Furthermore, we search for the three most observed reasons for failure. These might be either error messages, or in case the result is only failed: this indicated that the tests were not passed, presumably because the tested function did not return the right result.

# Step 1: Group the DataFrame by 'model' and get the value counts of 'result'
model_result_count = df.groupby('model')['result'].value_counts()
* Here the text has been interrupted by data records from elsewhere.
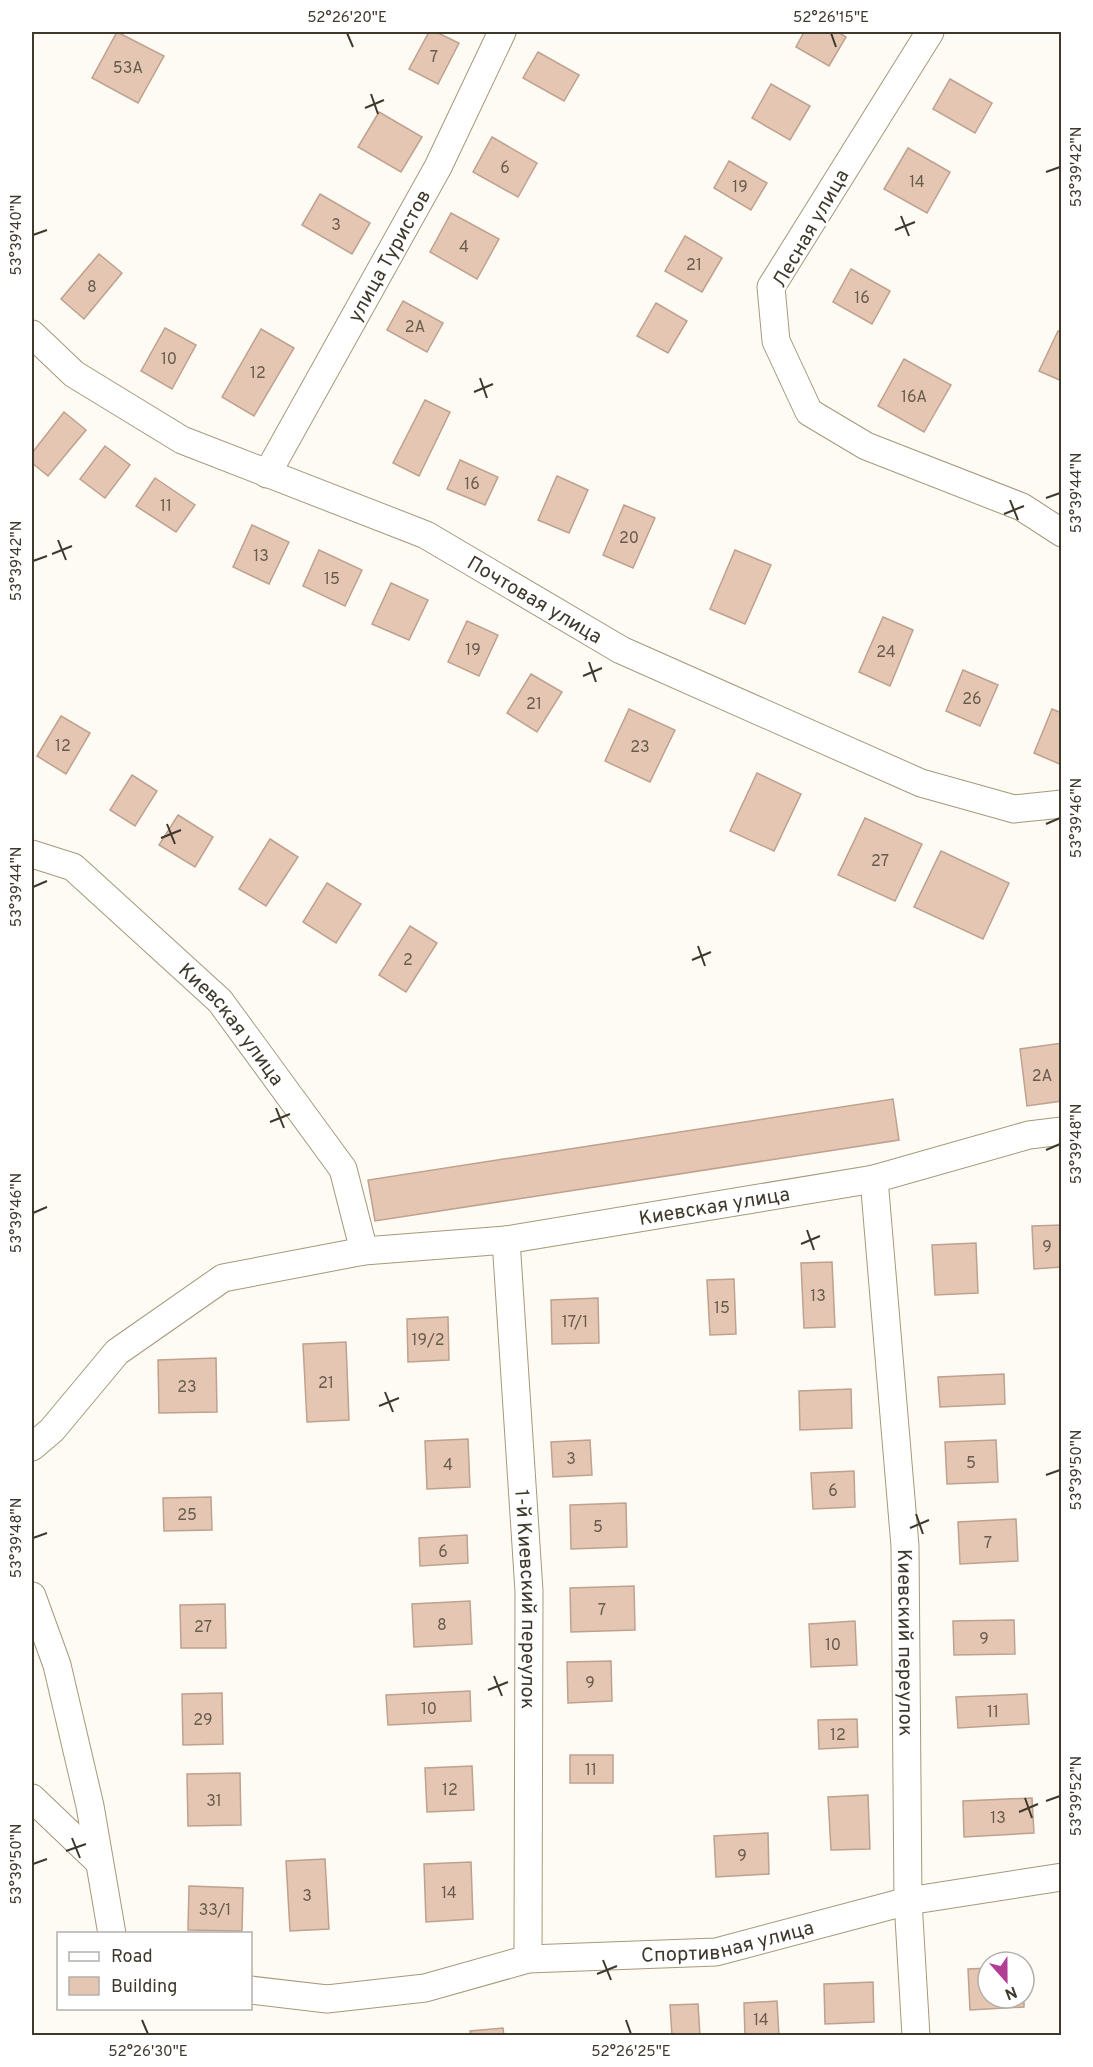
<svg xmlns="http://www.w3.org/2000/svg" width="1093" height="2067" font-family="Overpass,sans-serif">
  <rect width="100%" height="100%" fill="#fefbf5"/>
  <g fill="#e5c6b2" stroke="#bea18e" stroke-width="1.5">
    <polygon points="117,32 164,56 138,103 92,78"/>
    <polygon points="429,32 436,32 459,43 438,84 409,69"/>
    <polygon points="804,32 838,32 846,37 829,66 796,47"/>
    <polygon points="538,52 579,75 564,101 523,78"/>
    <polygon points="950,79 992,103 975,133 933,109"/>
    <polygon points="771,84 810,106 790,140 752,118"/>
    <polygon points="379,112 422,137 401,172 358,147"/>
    <polygon points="492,137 537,163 518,197 473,172"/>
    <polygon points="908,148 950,172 927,213 884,189"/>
    <polygon points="729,161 767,183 751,210 714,188"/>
    <polygon points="320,194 370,223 352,254 302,225"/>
    <polygon points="451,213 499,239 477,279 430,252"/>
    <polygon points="685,236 722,258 702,292 665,271"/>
    <polygon points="99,254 122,273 84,319 61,299"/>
    <polygon points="851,269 890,291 872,324 833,302"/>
    <polygon points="403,301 443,323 427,352 387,330"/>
    <polygon points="656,303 687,321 668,353 637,336"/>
    <polygon points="165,328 196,345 172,389 141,371"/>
    <polygon points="261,329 294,348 254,416 222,397"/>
    <polygon points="1058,331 1062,333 1062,381 1039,371"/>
    <polygon points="904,359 951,385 924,432 878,406"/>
    <polygon points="425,400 450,412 419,476 393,463"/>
    <polygon points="64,412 86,430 48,476 32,463 32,453"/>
    <polygon points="105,446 130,465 105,498 80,479"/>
    <polygon points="460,460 498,477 485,505 447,489"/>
    <polygon points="557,476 588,490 569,533 538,520"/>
    <polygon points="155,478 195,505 176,532 136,506"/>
    <polygon points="624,505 655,518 633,568 603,555"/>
    <polygon points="252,525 289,542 269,584 233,567"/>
    <polygon points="319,550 362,570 345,606 303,586"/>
    <polygon points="735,550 771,565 745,624 710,609"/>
    <polygon points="391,583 428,600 409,640 372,624"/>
    <polygon points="883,617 913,630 890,686 859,672"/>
    <polygon points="467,621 498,635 479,676 448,662"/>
    <polygon points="963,670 998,685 980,726 946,711"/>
    <polygon points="531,674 562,692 537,732 507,713"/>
    <polygon points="629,709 675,730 650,782 605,761"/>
    <polygon points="1052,709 1062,713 1062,765 1034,753"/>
    <polygon points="61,716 90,733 66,774 37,756"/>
    <polygon points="757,773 801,794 774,851 730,831"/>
    <polygon points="132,775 157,791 135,826 110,810"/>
    <polygon points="178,815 213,837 195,867 159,845"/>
    <polygon points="865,818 922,844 895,901 838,875"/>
    <polygon points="270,839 298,857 266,906 239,889"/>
    <polygon points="941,851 1009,883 983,939 914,907"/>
    <polygon points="327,883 361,904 336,943 303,922"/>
    <polygon points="410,926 437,943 406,992 379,975"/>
    <polygon points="1062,1043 1062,1101 1027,1106 1020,1049"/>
    <polygon points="893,1099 899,1140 375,1221 368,1180"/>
    <polygon points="1062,1225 1062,1267 1034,1269 1032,1226"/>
    <polygon points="976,1243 978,1293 935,1295 932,1245"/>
    <polygon points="832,1262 835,1327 804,1328 801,1263"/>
    <polygon points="734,1279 736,1334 710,1335 707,1280"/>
    <polygon points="598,1298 599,1343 552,1344 551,1300"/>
    <polygon points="448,1317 449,1360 408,1362 407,1319"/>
    <polygon points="346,1342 349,1420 307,1422 303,1344"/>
    <polygon points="216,1358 217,1412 159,1413 158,1360"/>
    <polygon points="1004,1374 1005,1404 940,1407 938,1377"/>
    <polygon points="851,1389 852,1428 800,1430 799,1391"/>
    <polygon points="468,1439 470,1487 427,1489 425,1441"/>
    <polygon points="590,1440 592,1475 553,1477 551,1442"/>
    <polygon points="996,1440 998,1482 947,1484 945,1442"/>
    <polygon points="854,1471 855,1507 813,1509 811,1473"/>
    <polygon points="211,1497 212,1530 164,1531 163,1498"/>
    <polygon points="626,1503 627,1547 571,1549 570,1505"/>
    <polygon points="1016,1519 1018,1561 960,1564 958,1522"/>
    <polygon points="467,1535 468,1563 420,1566 419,1538"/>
    <polygon points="634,1586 635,1630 571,1632 570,1588"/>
    <polygon points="470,1601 472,1644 414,1647 412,1604"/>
    <polygon points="225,1604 226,1648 181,1648 180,1605"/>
    <polygon points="1014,1620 1015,1654 954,1655 953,1621"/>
    <polygon points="855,1621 857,1665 811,1667 809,1624"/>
    <polygon points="611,1661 612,1701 568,1703 567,1662"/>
    <polygon points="470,1691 471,1721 388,1725 386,1695"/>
    <polygon points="222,1693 223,1744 183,1745 182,1694"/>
    <polygon points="1027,1694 1029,1724 958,1728 956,1697"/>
    <polygon points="857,1719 858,1747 819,1749 818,1720"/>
    <rect x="570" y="1755" width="43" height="28"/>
    <polygon points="472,1766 474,1810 427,1812 425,1768"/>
    <polygon points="240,1773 241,1825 188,1826 187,1774"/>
    <polygon points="868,1795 870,1849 831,1850 828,1797"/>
    <polygon points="1032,1798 1034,1833 964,1837 963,1801"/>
    <polygon points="768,1833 769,1874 716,1877 714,1836"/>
    <polygon points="325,1859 329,1929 290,1931 286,1861"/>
    <polygon points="471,1862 473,1919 426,1922 424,1864"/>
    <polygon points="189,1886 243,1888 242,1931 188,1930"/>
    <polygon points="988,1968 988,1998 1024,1998 1024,2007 970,2010 968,1969"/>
    <polygon points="873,1982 874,2022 825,2024 824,1984"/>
    <polygon points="777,2001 779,2036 745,2036 744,2003"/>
    <polygon points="698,2004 700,2036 672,2036 670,2005"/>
    <polygon points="503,2028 504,2036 471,2036 470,2031"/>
  </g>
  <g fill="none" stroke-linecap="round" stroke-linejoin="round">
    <defs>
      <g id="minor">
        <polyline points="930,32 771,287 776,341 809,412 866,446 1022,507 1062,533"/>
        <path id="s1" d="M32,334l42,40 108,66 244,95 195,115 300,133 93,26 48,-5"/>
        <path id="s2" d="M267,474l171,-307 64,-135"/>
        <path id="s3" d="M32,854l41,13 147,134 123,168 21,82"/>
        <path id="s4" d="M874,1179l31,367 3,355 8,135"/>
        <path id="s5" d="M506,1240l23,351 -1,368"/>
        <path id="s6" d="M32,1447l20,-17 65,-78 106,-74 141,-27 142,-11 368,-61 155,-44 33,-4"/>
        <polyline points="32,1596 57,1665 90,1806 112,1934"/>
        <polyline points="32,1798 97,1860"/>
        <path id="s7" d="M250,1990l77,9 98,-11 103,-29 188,-7 192,-51 154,-24"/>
      </g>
    </defs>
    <use href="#minor" stroke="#a6987a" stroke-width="29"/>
    <use href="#minor" stroke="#fff" stroke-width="27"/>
  </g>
  <path fill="none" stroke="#3f392d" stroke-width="2" d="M347,33l6,14M831,33l5,14M371,94l7,20M365,108l19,-8M1046,172l14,-5M901,216l8,20M895,230l20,-8M33,235l14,-5M480,378l7,20M474,392l19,-8M1046,498l14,-5M1010,500l8,20M1004,514l20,-8M58,540l8,20M52,554l20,-8M33,561l14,-5M589,662l7,20M583,676l19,-8M167,824l8,20M1046,824l14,-6M161,838l20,-8M33,887l14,-6M698,946l7,20M692,960l19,-8M276,1108l8,20M270,1122l20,-8M1046,1150l14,-6M33,1213l14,-6M807,1230l7,20M801,1244l19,-8M385,1392l8,20M379,1406l20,-8M1046,1475l14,-5M916,1514l7,20M910,1528l19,-8M33,1538l14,-5M494,1676l8,20M488,1690l20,-8M1025,1798l7,20M1046,1801l14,-5M1019,1812l19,-8M72,1838l8,20M66,1851l20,-7M33,1864l14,-5M603,1960l8,20M597,1974l20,-8M142,2020l6,14M626,2020l5,14"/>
  <g text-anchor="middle" stroke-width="5" stroke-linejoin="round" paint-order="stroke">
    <g font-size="16" fill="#685c4e">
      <text x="434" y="62">7</text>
      <text x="128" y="73">53А</text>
      <text x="505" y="173">6</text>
      <text x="917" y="187">14</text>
      <text x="740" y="192">19</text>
      <text x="336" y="230">3</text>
      <text x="464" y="252">4</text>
      <text x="694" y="270">21</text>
      <text x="92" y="292">8</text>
      <text x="862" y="303">16</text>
      <text x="415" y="332">2А</text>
      <text x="169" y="364">10</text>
      <text x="258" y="378">12</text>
      <text x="914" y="402">16А</text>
      <text x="472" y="489">16</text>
      <text x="166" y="511">11</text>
      <text x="629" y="543">20</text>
      <text x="261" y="561">13</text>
      <text x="332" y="584">15</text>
      <text x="473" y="655">19</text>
      <text x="886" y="657">24</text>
      <text x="972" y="704">26</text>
      <text x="534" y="709">21</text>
      <text x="63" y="751">12</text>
      <text x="640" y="752">23</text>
      <text x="880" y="866">27</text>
      <text x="408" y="965">2</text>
      <text x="1042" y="1081">2А</text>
      <text x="1047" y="1252">9</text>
      <text x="818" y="1301">13</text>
      <text x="722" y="1313">15</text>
      <text x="575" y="1327">17/1</text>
      <text x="428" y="1345">19/2</text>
      <text x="326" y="1388">21</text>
      <text x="187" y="1392">23</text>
      <text x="571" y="1464">3</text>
      <text x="971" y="1468">5</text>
      <text x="448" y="1470">4</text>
      <text x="833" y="1496">6</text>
      <text x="187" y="1520">25</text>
      <text x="598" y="1532">5</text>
      <text x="988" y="1548">7</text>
      <text x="443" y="1557">6</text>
      <text x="602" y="1615">7</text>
      <text x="442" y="1630">8</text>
      <text x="203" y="1632">27</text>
      <text x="984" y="1644">9</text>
      <text x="833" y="1650">10</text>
      <text x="590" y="1688">9</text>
      <text x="429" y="1714">10</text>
      <text x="993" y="1717">11</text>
      <text x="203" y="1725">29</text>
      <text x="838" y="1740">12</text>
      <text x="591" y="1775">11</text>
      <text x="450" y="1795">12</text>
      <text x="214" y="1806">31</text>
      <text x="998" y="1823">13</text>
      <text x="742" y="1861">9</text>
      <text x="449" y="1898">14</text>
      <text x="307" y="1901">3</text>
      <text x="215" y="1915">33/1</text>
      <text x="761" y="2025">14</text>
    </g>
    <g font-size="20" fill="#3f392d" stroke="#fff">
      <text transform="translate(810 228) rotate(-60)" y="7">Лесная улица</text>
      <text dy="7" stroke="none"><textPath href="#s2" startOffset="250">улица Туристов</textPath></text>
      <text dy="7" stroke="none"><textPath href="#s1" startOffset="573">Почтовая улица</textPath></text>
      <text dy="7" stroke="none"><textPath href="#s3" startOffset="267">Киевская улица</textPath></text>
      <text dy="7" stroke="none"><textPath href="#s6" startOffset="754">Киевская улица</textPath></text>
      <text dy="7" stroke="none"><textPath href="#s5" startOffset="360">1-й Киевский переулок</textPath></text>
      <text dy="7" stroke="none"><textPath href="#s4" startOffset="465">Киевский переулок</textPath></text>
      <text dy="7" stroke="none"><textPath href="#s7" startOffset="484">Спортивная улица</textPath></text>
    </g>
  </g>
  <rect width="1093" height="2067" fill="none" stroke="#ffffff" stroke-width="66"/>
  <rect x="57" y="1932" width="195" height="78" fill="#ffffff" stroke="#b2b0ab" stroke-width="1.5"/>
  <rect x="69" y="1952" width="30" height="9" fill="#ffffff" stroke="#b2b0ab" stroke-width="1.5"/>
  <text x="111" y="1962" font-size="18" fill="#3f392d">Road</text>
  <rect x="69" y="1977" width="30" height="18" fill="#e5c6b2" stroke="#b2b0ab" stroke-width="1.5"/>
  <text x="111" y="1992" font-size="18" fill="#3f392d">Building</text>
  <g transform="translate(1006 1980) rotate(159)"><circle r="28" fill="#ffffff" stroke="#b2b0ab" stroke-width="1.5"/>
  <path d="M0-4.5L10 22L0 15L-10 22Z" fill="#b23d95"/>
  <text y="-9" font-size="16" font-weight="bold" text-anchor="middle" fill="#3f392d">N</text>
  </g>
  <rect x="33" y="33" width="1027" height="2001" fill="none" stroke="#3f392d" stroke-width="2"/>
  <g font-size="15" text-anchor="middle" fill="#3f392d">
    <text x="347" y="22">52°26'20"E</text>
    <text x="831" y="22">52°26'15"E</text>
    <text transform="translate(1076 167) rotate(-90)" y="5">53°39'42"N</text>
    <text transform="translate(16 235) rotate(-90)" y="5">53°39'40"N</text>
    <text transform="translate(1076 493) rotate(-90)" y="5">53°39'44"N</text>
    <text transform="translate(16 561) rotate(-90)" y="5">53°39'42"N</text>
    <text transform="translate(1076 818) rotate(-90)" y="5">53°39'46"N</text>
    <text transform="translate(16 887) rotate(-90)" y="5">53°39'44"N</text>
    <text transform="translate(1076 1144) rotate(-90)" y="5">53°39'48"N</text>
    <text transform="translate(16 1213) rotate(-90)" y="5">53°39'46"N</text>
    <text transform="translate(1076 1470) rotate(-90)" y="5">53°39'50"N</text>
    <text transform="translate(16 1538) rotate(-90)" y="5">53°39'48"N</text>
    <text transform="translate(1076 1796) rotate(-90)" y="5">53°39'52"N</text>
    <text transform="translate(16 1864) rotate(-90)" y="5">53°39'50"N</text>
    <text x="148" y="2056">52°26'30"E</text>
    <text x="631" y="2056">52°26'25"E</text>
  </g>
</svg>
# Step 2: Create an empty DataFrame to store the results
model_top_results = []

# Step 3: Loop through each group to get the three most common results per model
for model, counts in model_result_count.groupby(level=0):
    # Get the top three results (note: nlargest returns the results)
    top_three = counts.nlargest(3)
    # Prepare data to append to the DataFrame
    data = {
        'Model': model,
        'Top1 Result': top_three.index.get_level_values(1)[0],
        'Top1 Count': top_three.iloc[0],
        'Top2 Result': top_three.index.get_level_values(1)[1] if len(top_three) > 1 else None,
        'Top2 Count': top_three.iloc[1] if len(top_three) > 1 else None,
        'Top3 Result': top_three.index.get_level_values(1)[2] if len(top_three) > 2 else None,
        'Top3 Count': top_three.iloc[2] if len(top_three) > 2 else None
    }
    # Append data
    model_top_results.append(data)

# Display the resulting DataFrame
most_common_errors = pd.DataFrame(model_top_results)
most_common_errors

	Model	Top1 Result	Top1 Count	Top2 Result	Top2 Count	Top3 Result	Top3 Count
0	claude-3-5-sonnet-20240620	failed:	149	failed: 'list' object has no attribute 'shape'	20	failed: OpenCV(4.9.0) D:\a\opencv-python\openc...	10
1	gemini-1.5-flash-001	failed:	166	failed: OpenCV(4.9.0) d:\a\opencv-python\openc...	37	failed: name 'np' is not defined	29
2	gpt-4o-2024-05-13	failed:	146	failed: 'list' object has no attribute 'shape'	21	failed: OpenCV(4.9.0) d:\a\opencv-python\openc...	12

Exercise#

Determine which LLM had the most tests passing.

Determine how often the LLMs produce code with missing import statements.